If your site accepts file uploads, it is strongly advised that you limit these uploads in your web server configuration to a reasonable size in order to prevent denial of service (DOS) attacks. In Apache, this can be easily set using the LimitRequestBody directive.
If you are serving your own static files, be sure that handlers like Apache’s
mod_php, which would execute static files as code, are disabled. You don’t
want users to be able to execute arbitrary code by uploading and requesting a
specially crafted file.
Django’s media upload handling poses some vulnerabilities when that media is
served in ways that do not follow security best practices. Specifically, an
HTML file can be uploaded as an image if that file contains a valid PNG
header followed by malicious HTML. This file will pass verification of the
library that Django uses for ImageField image
processing (Pillow). When this file is subsequently displayed to a
user, it may be displayed as HTML depending on the type and configuration of
your web server.
No bulletproof technical solution exists at the framework level to safely validate all user uploaded file content, however, there are some other steps you can take to mitigate these attacks:
One class of attacks can be prevented by always serving user uploaded
content from a distinct top-level or second-level domain. This prevents
any exploit blocked by same-origin policy protections such as cross
site scripting. For example, if your site runs on example.com, you
would want to serve uploaded content (the MEDIA_URL setting)

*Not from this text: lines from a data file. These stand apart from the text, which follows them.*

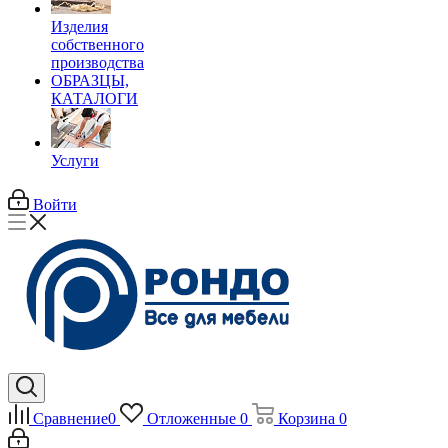
Изделия
собственного
производства
ОБРАЗЦЫ,
КАТАЛОГИ
Услуги
Войти
Сравнение
0
Отложенные
0
Корзина
0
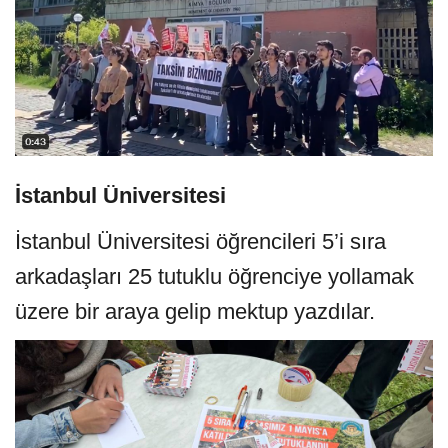
İstanbul Üniversitesi
İstanbul Üniversitesi öğrencileri 5’i sıra
arkadaşları 25 tutuklu öğrenciye yollamak
üzere bir araya gelip mektup yazdılar.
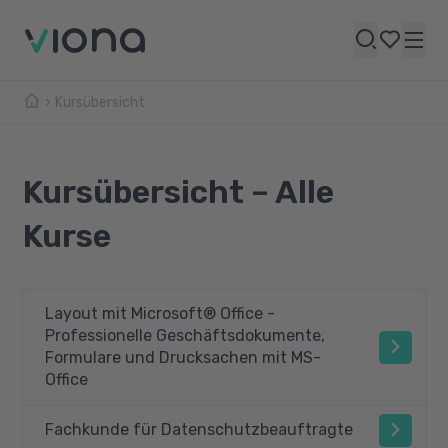
Kursübersicht
Kursübersicht – Alle
Kurse
Layout mit Microsoft® Office -
Professionelle Geschäftsdokumente,
Formulare und Drucksachen mit MS-
Office
Fachkunde für Datenschutzbeauftragte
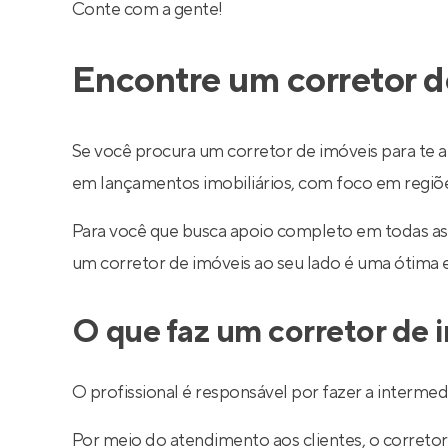
Conte com a gente!
Encontre um corretor d
Se você procura um corretor de imóveis para te a
em lançamentos imobiliários, com foco em regiões 
Para você que busca apoio completo em todas as
um corretor de imóveis ao seu lado é uma ótima 
O que faz um corretor de 
O profissional é responsável por fazer a interm
Por meio do atendimento aos clientes, o corretor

from something like usercontent-example.com. It’s not sufficient to
serve content from a subdomain like usercontent.example.com.

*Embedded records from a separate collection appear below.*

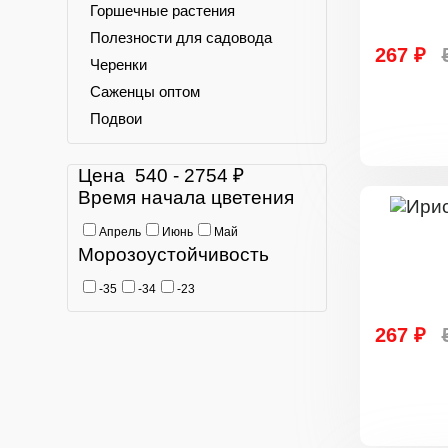
Горшечные растения
Полезности для садовода
267 ₽
Черенки
Саженцы оптом
Подвои
Цена
540
-
2754
₽
Время начала цветения
Апрель
Июнь
Май
Морозоустойчивость
-35
-34
-23
267 ₽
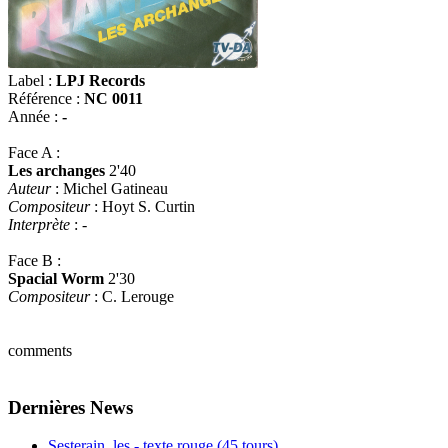
Label :
LPJ Records
Référence :
NC 0011
Année :
-
Face A :
Les archanges
2'40
Auteur
: Michel Gatineau
Compositeur
: Hoyt S. Curtin
Interprète
: -
Face B :
Spacial Worm
2'30
Compositeur
: C. Lerouge
comments
Dernières News
Sesterain, les - texte rouge (45 tours)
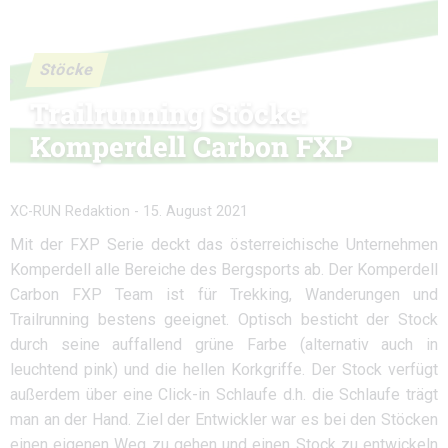
Stöcke
Trailrunning Stöcke:
Komperdell Carbon FXP
XC-RUN Redaktion
-
15. August 2021
Mit der FXP Serie deckt das österreichische Unternehmen
Komperdell alle Bereiche des Bergsports ab. Der Komperdell
Carbon FXP Team ist für Trekking, Wanderungen und
Trailrunning bestens geeignet. Optisch besticht der Stock
durch seine auffallend grüne Farbe (alternativ auch in
leuchtend pink) und die hellen Korkgriffe. Der Stock verfügt
außerdem über eine Click-in Schlaufe d.h. die Schlaufe trägt
man an der Hand. Ziel der Entwickler war es bei den Stöcken
einen eigenen Weg zu gehen und einen Stock zu entwickeln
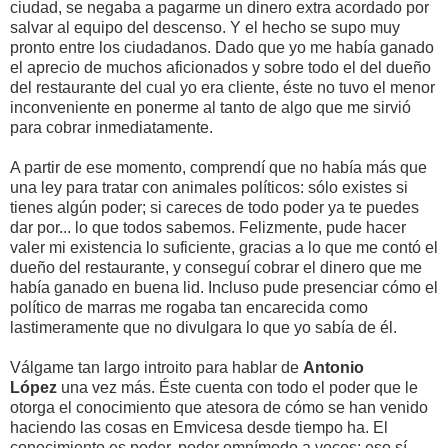
ciudad, se negaba a pagarme un dinero extra acordado por
salvar al equipo del descenso. Y el hecho se supo muy
pronto entre los ciudadanos. Dado que yo me había ganado
el aprecio de muchos aficionados y sobre todo el del dueño
del restaurante del cual yo era cliente, éste no tuvo el menor
inconveniente en ponerme al tanto de algo que me sirvió
para cobrar inmediatamente.
A partir de ese momento, comprendí que no había más que
una ley para tratar con animales políticos: sólo existes si
tienes algún poder; si careces de todo poder ya te puedes
dar por... lo que todos sabemos. Felizmente, pude hacer
valer mi existencia lo suficiente, gracias a lo que me contó el
dueño del restaurante, y conseguí cobrar el dinero que me
había ganado en buena lid. Incluso pude presenciar cómo el
político de marras me rogaba tan encarecida como
lastimeramente que no divulgara lo que yo sabía de él.
Válgame tan largo introito para hablar de
Antonio
López
una vez más. Éste cuenta con todo el poder que le
otorga el conocimiento que atesora de cómo se han venido
haciendo las cosas en Emvicesa desde tiempo ha. El
conocimiento es poder, poder omnímodo a veces; eso sí,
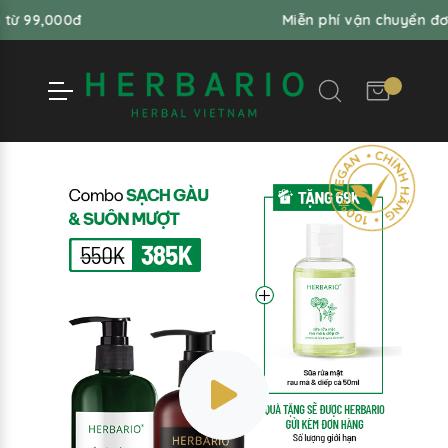
9,000đ
Miễn phí vận chuyển đơn hà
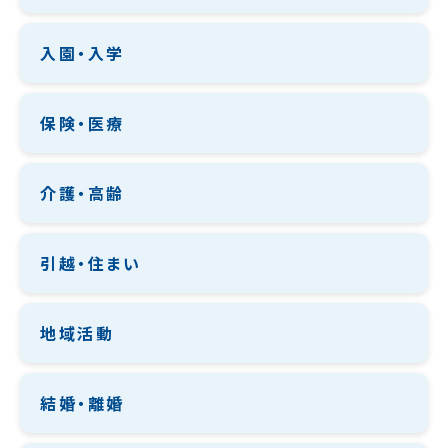
入園・入学
保険・医療
介護・高齢
引越・住まい
地域活動
結婚・離婚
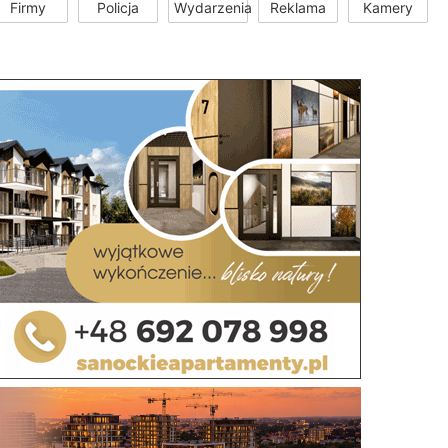
Firmy
Policja
Wydarzenia
Reklama
Kamery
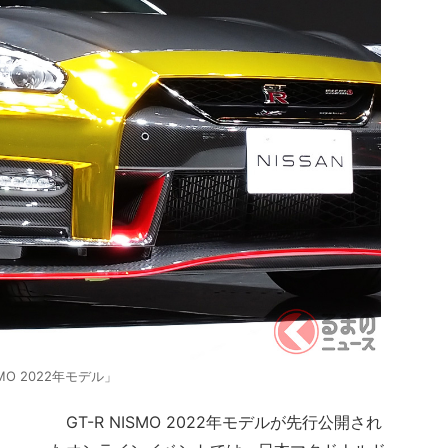
O 2022年モデル」
GT-R NISMO 2022年モデルが先行公開され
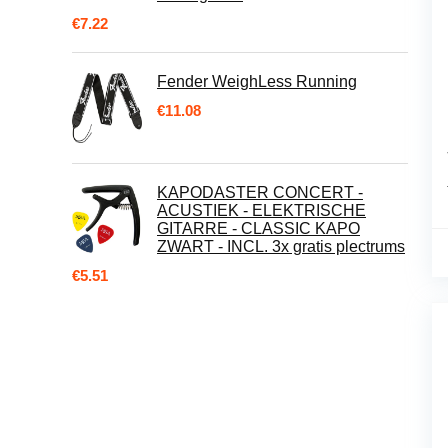
€
7.22
Fender WeighLess Running
€
11.08
KAPODASTER CONCERT -
ACUSTIEK - ELEKTRISCHE
GITARRE - CLASSIC KAPO
ZWART - INCL. 3x gratis plectrums
€
5.51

Beyond this, applications may choose to define a list of allowable file extensions for user uploaded files and configure the web server to only serve such files.
While Django provides good security protection out of the box, it is still important to properly deploy your application and take advantage of the security protection of the web server, operating system and other components.
Make sure that your Python code is outside of the web server’s root. This will ensure that your Python code is not accidentally served as plain text (or accidentally executed).
Take care with any user uploaded files.
Django does not throttle requests to authenticate users. To protect against brute-force attacks against the authentication system, you may consider deploying a Django plugin or web server module to throttle these requests.
Keep your SECRET_KEY, and SECRET_KEY_FALLBACKS if in
use, secret.
It is a good idea to limit the accessibility of your caching system and database using a firewall.
Take a look at the Open Web Application Security Project (OWASP) Top 10 list which identifies some common vulnerabilities in web applications. While Django has tools to address some of the issues, other issues must be accounted for in the design of your project.
Mozilla discusses various topics regarding web security. Their pages also include security principles that apply to any system.
Dec 25, 2023